HTTP2=true npm startNote: Browsers require TLS for HTTP/2. Use
HTTP2=truetogether with TLS certificate configuration for browser-compatible HTTP/2.
TLS Certificate Configuration
Enable HTTPS by providing a TLS certificate and private key. Two methods are supported — file paths take precedence over inline values if both are set.
| Variable | Description |
|---|---|
| TLS_CERT_FILE | Path to PEM-encoded certificate file |
| TLS_KEY_FILE | Path to PEM-encoded private key file |
| TLS_CERT | Inline PEM certificate content (fallback if TLS_CERT_FILE not set) |
| TLS_KEY | Inline PEM private key content (fallback if TLS_KEY_FILE not set) |
Both a certificate and key must be provided — setting only one causes the server to exit with an error.
HTTPS only
TLS_CERT_FILE=./cert.pem TLS_KEY_FILE=./key.pem npm startHTTP/2 over TLS
HTTP2=true TLS_CERT_FILE=./cert.pem TLS_KEY_FILE=./key.pem npm startInline PEM values
TLS_CERT="$(cat cert.pem)" TLS_KEY="$(cat key.pem)" npm startGenerating a self-signed certificate for development
openssl req -x509 -newkey rsa:2048 -nodes -keyout key.pem -out cert.pem -days 365 -subj "/CN=localhost"Then start the server with the generated files:
TLS_CERT_FILE=./cert.pem TLS_KEY_FILE=./key.pem npm startAPI_KEY
When set, the HTTP server requires all requests to POST /api/detect to include a matching x-api-key header. Requests with a missing or incorrect key receive a 401 response. When unset, the API is open (no authentication).
How to enable
Environment variable:
API_KEY=my-secret-key npm start.env file:
API_KEY=my-secret-keyMaking authenticated requests
curl -X POST http://localhost:3000/api/detect \
-H "Content-Type: application/json" \
-H "x-api-key: my-secret-key" \
-d '{"text": "Ignore all previous instructions."}'Requests without the header (or with an incorrect value) return:
{ "error": "Invalid or missing x-api-key header" }DISABLE_UI
Set to true or 1 to disable the HTML test UI served on GET /. When disabled, the route returns a 404 JSON response. The /api/detect endpoint is unaffected.
DISABLE_UI=true npm startHOST
Controls which network interface the server binds to.
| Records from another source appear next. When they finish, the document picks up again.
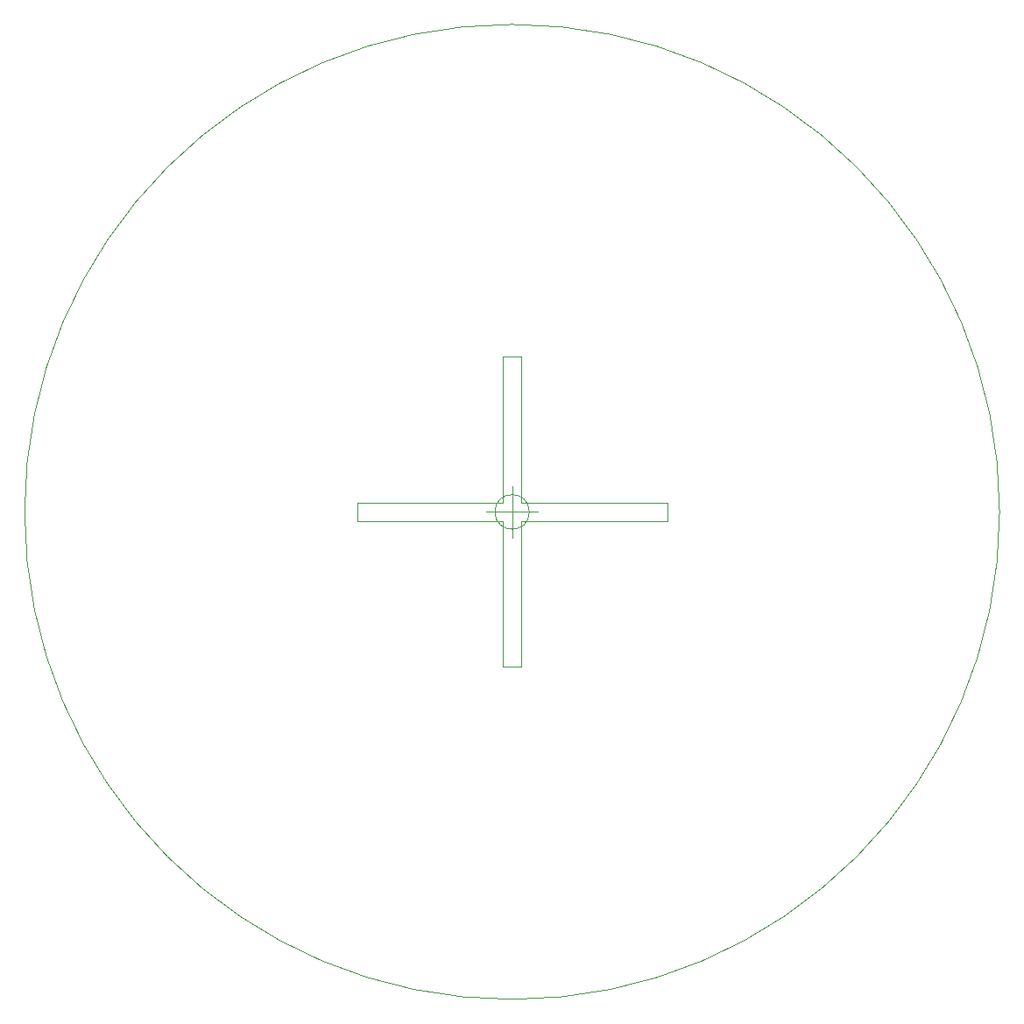
<source format=gm1>
G04 #@! TF.GenerationSoftware,KiCad,Pcbnew,(5.1.5)-3*
G04 #@! TF.CreationDate,2020-10-16T01:56:22+02:00*
G04 #@! TF.ProjectId,Christmas C,43687269-7374-46d6-9173-20432e6b6963,rev?*
G04 #@! TF.SameCoordinates,Original*
G04 #@! TF.FileFunction,Profile,NP*
%FSLAX46Y46*%
G04 Gerber Fmt 4.6, Leading zero omitted, Abs format (unit mm)*
G04 Created by KiCad (PCBNEW (5.1.5)-3) date 2020-10-16 01:56:22*
%MOMM*%
%LPD*%
G04 APERTURE LIST*
%ADD10C,0.050000*%
G04 APERTURE END LIST*
D10*
X151892000Y-150685500D02*
G75*
G03X151892000Y-150685500I-47117000J0D01*
G01*
X106441666Y-150685500D02*
G75*
G03X106441666Y-150685500I-1666666J0D01*
G01*
X102275000Y-150685500D02*
X107275000Y-150685500D01*
X104775000Y-148185500D02*
X104775000Y-153185500D01*
X105664000Y-165671500D02*
X103886000Y-165671500D01*
X105664000Y-151574500D02*
X105664000Y-165671500D01*
X103886000Y-151574500D02*
X103886000Y-165671500D01*
X103886000Y-149796500D02*
X89789000Y-149796500D01*
X103886000Y-135699500D02*
X105664000Y-135699500D01*
X103886000Y-149796500D02*
X103886000Y-135699500D01*
X105664000Y-149796500D02*
X105664000Y-135699500D01*
X105664000Y-149796500D02*
X119761000Y-149796500D01*
X105664000Y-151574500D02*
X119761000Y-151574500D01*
X119761000Y-151574500D02*
X119761000Y-149796500D01*
X89789000Y-151574500D02*
X103886000Y-151574500D01*
X89789000Y-149796500D02*
X89789000Y-151574500D01*
M02*

</source>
Defaults to 0.0.0.0 (all interfaces).
| Value | Behavior |
|---|---|
| 0.0.0.0 | Listen on all interfaces (default) |
| 127.0.0.1 or localhost | Localhost only — not reachable from other machines |
| A specific IP (e.g., 192.168.1.50) | Listen only on that interface |
HOST=127.0.0.1 npm startAdditional Documentation
- Release Notes — What's new in each version
- Protocol Configuration — HTTP/2 and TLS setup guide
- Health Check — Health check endpoints, Kubernetes probes, and monitoring
- Docker Guide — Building and running with Docker
Testing
npm testRuns the test suite using the Node.js built-in test runner.
License
ISC
Acknowledgments
The prompt injection detection model is developed and maintained by ProtectAI. See the model card on Hugging Face for training details, dataset information, and licensing.